■ **Assigned task**: How many of the lines below hold the word "Viber"? Answer only with the number.

■ **Dataset excerpts**:
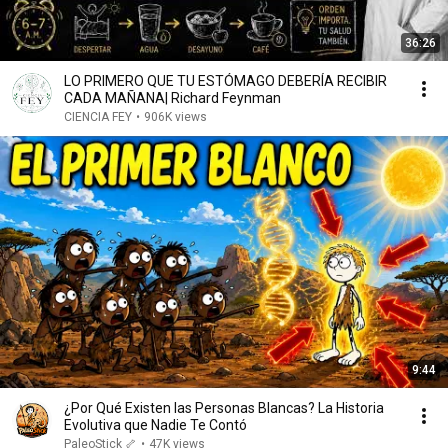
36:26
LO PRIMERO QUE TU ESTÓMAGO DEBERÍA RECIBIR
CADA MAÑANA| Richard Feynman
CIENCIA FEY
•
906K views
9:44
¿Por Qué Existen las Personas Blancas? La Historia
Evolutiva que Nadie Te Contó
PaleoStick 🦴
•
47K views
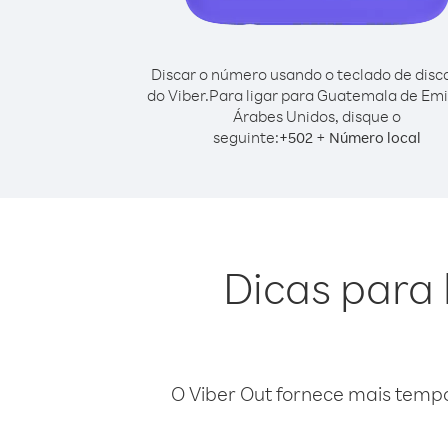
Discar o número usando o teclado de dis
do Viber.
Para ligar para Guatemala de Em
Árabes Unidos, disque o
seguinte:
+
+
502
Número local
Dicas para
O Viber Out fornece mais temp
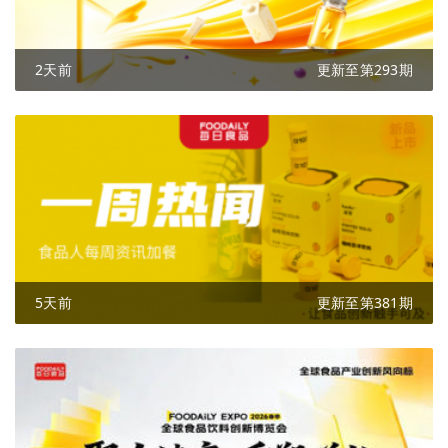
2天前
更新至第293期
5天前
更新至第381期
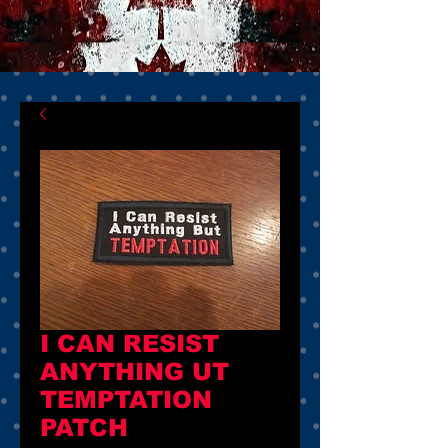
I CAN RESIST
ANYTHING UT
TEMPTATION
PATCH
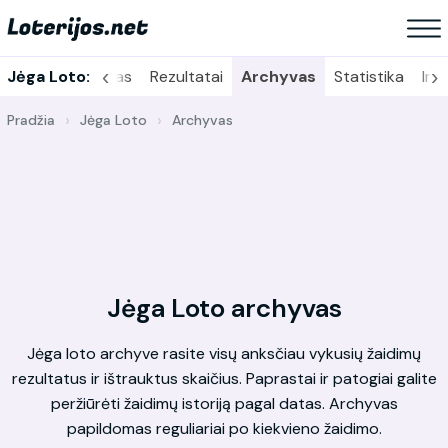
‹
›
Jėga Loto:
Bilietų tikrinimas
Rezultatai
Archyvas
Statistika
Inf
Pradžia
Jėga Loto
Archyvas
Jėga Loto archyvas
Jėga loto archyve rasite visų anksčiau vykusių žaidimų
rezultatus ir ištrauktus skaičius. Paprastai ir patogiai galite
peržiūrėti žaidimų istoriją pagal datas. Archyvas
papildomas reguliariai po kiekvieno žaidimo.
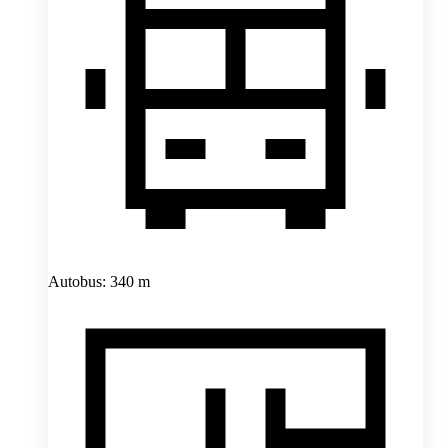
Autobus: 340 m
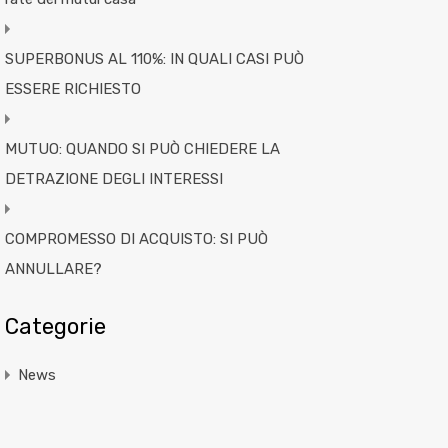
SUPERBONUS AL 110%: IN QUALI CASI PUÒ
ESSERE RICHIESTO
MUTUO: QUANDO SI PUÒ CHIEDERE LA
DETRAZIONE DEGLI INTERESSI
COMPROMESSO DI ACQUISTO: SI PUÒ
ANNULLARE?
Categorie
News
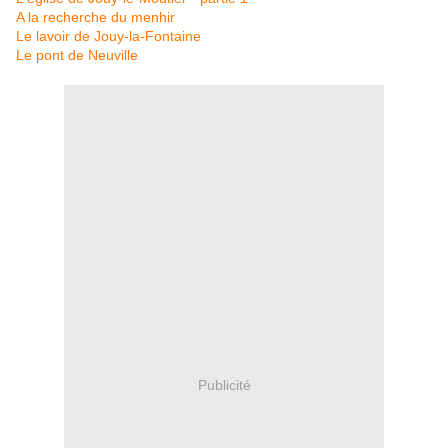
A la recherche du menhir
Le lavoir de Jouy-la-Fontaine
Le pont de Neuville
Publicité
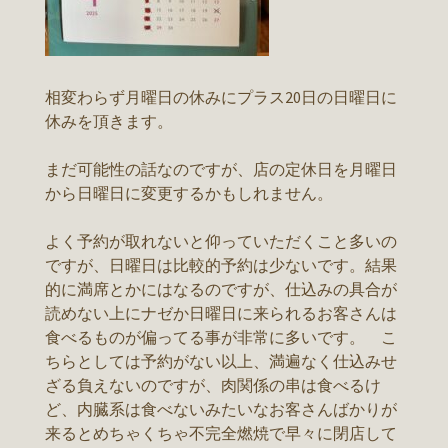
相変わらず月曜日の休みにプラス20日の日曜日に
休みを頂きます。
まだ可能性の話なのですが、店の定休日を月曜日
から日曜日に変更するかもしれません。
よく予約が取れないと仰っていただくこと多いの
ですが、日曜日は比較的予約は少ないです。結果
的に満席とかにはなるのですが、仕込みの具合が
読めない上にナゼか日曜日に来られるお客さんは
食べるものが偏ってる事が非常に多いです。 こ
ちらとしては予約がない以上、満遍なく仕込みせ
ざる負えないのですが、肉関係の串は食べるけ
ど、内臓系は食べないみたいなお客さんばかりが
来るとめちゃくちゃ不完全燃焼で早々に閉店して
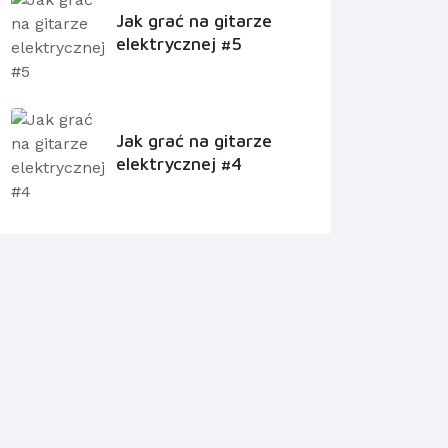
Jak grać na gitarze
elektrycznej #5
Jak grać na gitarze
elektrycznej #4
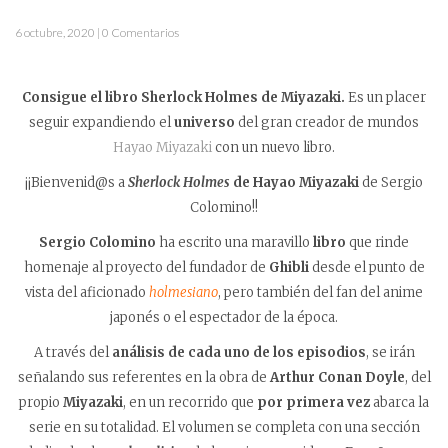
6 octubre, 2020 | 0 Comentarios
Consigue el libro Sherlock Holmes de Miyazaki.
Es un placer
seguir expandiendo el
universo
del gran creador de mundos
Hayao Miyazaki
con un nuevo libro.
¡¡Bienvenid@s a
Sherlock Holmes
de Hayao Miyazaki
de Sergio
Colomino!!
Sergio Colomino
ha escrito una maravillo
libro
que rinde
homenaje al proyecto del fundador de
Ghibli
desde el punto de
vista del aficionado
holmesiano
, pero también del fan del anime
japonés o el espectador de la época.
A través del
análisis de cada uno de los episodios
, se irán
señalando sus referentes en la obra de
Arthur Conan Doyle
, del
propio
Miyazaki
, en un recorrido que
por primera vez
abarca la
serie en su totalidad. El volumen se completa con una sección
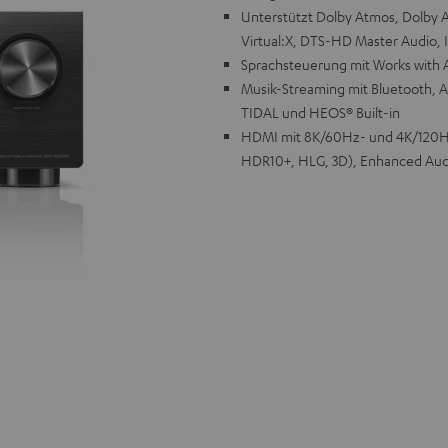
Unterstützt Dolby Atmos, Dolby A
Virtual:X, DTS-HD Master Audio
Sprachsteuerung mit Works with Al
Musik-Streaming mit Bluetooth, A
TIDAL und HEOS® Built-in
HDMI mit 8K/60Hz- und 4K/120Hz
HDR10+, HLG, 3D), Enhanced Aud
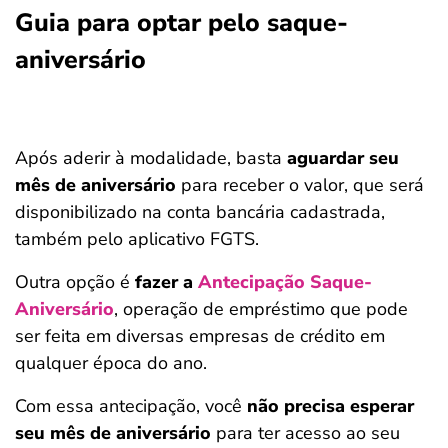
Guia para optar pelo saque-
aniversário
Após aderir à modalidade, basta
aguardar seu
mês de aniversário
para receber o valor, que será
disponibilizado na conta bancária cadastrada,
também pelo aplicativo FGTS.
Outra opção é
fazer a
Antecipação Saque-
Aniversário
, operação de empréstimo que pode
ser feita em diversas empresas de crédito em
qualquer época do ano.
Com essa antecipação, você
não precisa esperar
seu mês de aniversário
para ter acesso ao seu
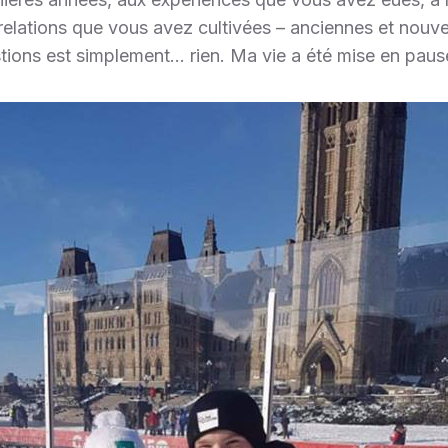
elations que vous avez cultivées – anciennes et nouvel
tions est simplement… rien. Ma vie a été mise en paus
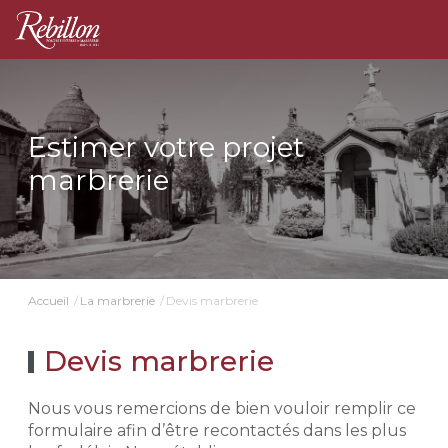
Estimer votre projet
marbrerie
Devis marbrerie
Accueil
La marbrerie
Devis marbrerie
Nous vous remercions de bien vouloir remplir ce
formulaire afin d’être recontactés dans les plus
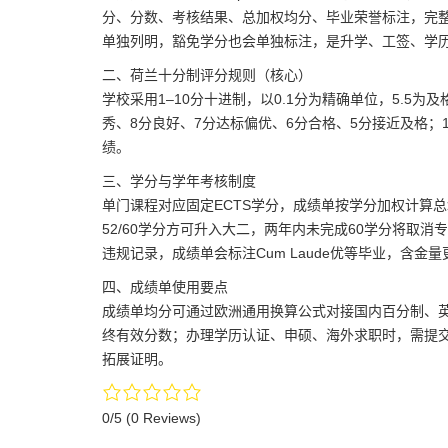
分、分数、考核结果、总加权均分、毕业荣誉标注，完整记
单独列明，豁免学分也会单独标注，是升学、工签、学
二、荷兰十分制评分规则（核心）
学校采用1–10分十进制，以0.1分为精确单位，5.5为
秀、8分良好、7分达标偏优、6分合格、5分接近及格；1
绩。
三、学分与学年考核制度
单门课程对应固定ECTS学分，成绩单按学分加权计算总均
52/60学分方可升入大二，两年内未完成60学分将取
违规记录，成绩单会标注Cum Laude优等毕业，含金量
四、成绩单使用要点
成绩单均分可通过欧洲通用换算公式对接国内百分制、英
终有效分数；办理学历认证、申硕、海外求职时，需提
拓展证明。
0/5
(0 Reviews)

■ **Written solution**: 2